● EXERCISE: Write out, word for word and with no pictures, each line below from the one containing "right knee: (89, 179)" through the one containing "nose: (209, 72)", both included, and no other line.

● RECORD EXCERPTS:
....................
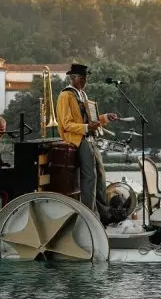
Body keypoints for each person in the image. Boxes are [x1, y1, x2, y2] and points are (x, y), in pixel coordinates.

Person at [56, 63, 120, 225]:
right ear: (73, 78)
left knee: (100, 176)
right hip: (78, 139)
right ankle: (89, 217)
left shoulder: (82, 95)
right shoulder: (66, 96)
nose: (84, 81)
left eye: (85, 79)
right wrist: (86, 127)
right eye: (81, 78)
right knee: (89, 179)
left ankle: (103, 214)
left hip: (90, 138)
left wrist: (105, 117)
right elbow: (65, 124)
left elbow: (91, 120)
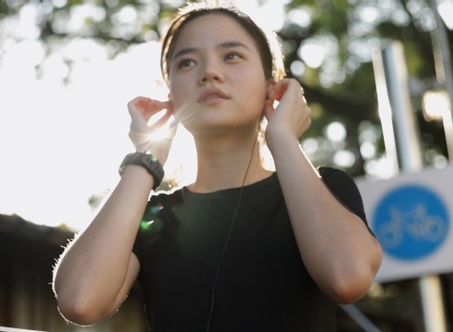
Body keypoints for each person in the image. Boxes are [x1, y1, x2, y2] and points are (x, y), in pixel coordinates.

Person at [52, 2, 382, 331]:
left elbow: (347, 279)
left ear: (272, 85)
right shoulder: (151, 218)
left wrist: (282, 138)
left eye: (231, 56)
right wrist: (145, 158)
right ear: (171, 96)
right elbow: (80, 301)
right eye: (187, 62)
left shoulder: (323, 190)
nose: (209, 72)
....................
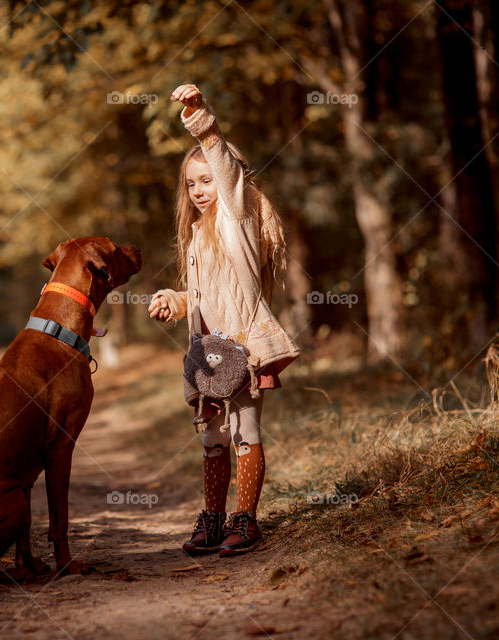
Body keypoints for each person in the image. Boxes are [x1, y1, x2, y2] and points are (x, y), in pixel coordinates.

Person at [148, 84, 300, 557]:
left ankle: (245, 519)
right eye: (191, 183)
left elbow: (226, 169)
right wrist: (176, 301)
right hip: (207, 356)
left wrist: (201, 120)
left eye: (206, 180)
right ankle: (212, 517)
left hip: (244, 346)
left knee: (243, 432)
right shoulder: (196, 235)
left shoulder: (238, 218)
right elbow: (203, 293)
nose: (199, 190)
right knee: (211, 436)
....................
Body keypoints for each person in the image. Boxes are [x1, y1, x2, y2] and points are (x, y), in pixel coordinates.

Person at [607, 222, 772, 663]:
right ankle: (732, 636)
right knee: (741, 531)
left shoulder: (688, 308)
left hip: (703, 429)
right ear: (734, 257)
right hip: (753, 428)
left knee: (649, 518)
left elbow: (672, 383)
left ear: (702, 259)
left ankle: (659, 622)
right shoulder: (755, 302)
....................
● REPLY TO THE EXERCISE:
right knee: (89, 179)
left ankle: (103, 214)
left hip: (90, 138)
left wrist: (105, 117)
right elbow: (65, 124)
left elbow: (91, 120)
Body keypoints for each person in the image. Boxes are [x1, y1, x2, y2] and points are (x, y), in pixel coordinates.

Person at [52, 2, 382, 331]:
left elbow: (347, 279)
left ear: (272, 85)
right shoulder: (151, 218)
left wrist: (282, 138)
left eye: (231, 56)
right wrist: (145, 158)
right ear: (171, 96)
right elbow: (80, 301)
right eye: (187, 62)
left shoulder: (323, 190)
nose: (209, 72)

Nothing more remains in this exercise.